Nothing happened for a while. Months and months went by, and my doctor didn’t answer my letter. Finally, towards the end of 7th grade, nearly a year after I mailed it, I received a response. A hospital social worker had been forwarded my letter and was letting me know of a Marfan support group in the area. The group included a 13-year-old girl! However, even though I had waited so long for a response, I didn’t jump on it right away.

Now, I didn’t usually participate in PE class. I was at a small private school, preschool thru 8th grade, and my teachers allowed me to work with the kindergartners during my phys ed time. [For awhile they had tried to make me teach myself yoga using a video in an empty classroom, but I axed that idea once one of my male classmates accidentally walked in on me with my legs over my head and my bum facing him. That was pretty mortifying for a middle schooler!]

Anyway, in 7th grade we got a new teacher, and he took it upon himself to try to get me more involved in gym. This particular day, he told me he’d re-worked the rules of kickball so that I could participate. I don’t remember much of the game, but it ended with my team blaming their loss on my lack of athletic prowess and me being scorned off the field.

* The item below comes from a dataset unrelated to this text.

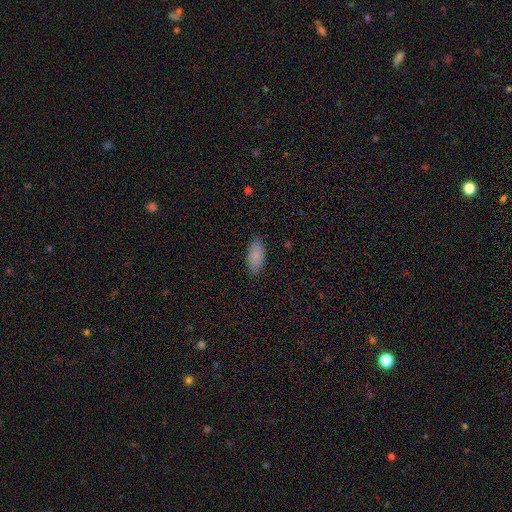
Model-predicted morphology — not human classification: The model was most divided on "merging": none: 86%, minor disturbance: 10%, major disturbance: 2%, merger: 1%. More confident: how rounded — in between (89%); smooth or featured — smooth (88%).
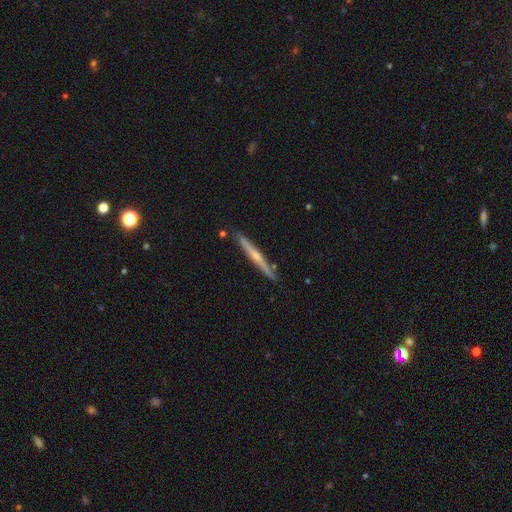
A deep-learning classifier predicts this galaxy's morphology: Overall: featured or disk (67%; smooth 27%). Edge-on disk: yes (98%). Edge-on bulge: rounded (65%; none 29%). Merging: none (88%).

That was the moment I decided I’d had enough, and that evening I called the mother of the girl my age to learn more about the support group.

Luckily for me, they were having a meeting a few weeks later, in early June. I was excited to go, but my father was upset about it. I didn’t understand it then, but he was remembering other types of support groups that he’d been to and the negativity that could occur. He didn’t want me to be frightened. The Sunday of the support group meeting, my mom took my siblings and me to church. My dad was supposed to pick me up early so I could make the meeting on time, but Mom had warned me that he might not show up. I sat in the lobby and prayed and prayed that he would come. I needed to go to this meeting and for the first time meet people like me. Luckily, Dad came through.

When we got there, he stopped me in the parking lot. “Maya,” he said, “I want to warn you. Some of the people here, they might be pretty deformed. They might be really sick. Do you think you can handle it?” I replied, “I am one of these people, Dad.”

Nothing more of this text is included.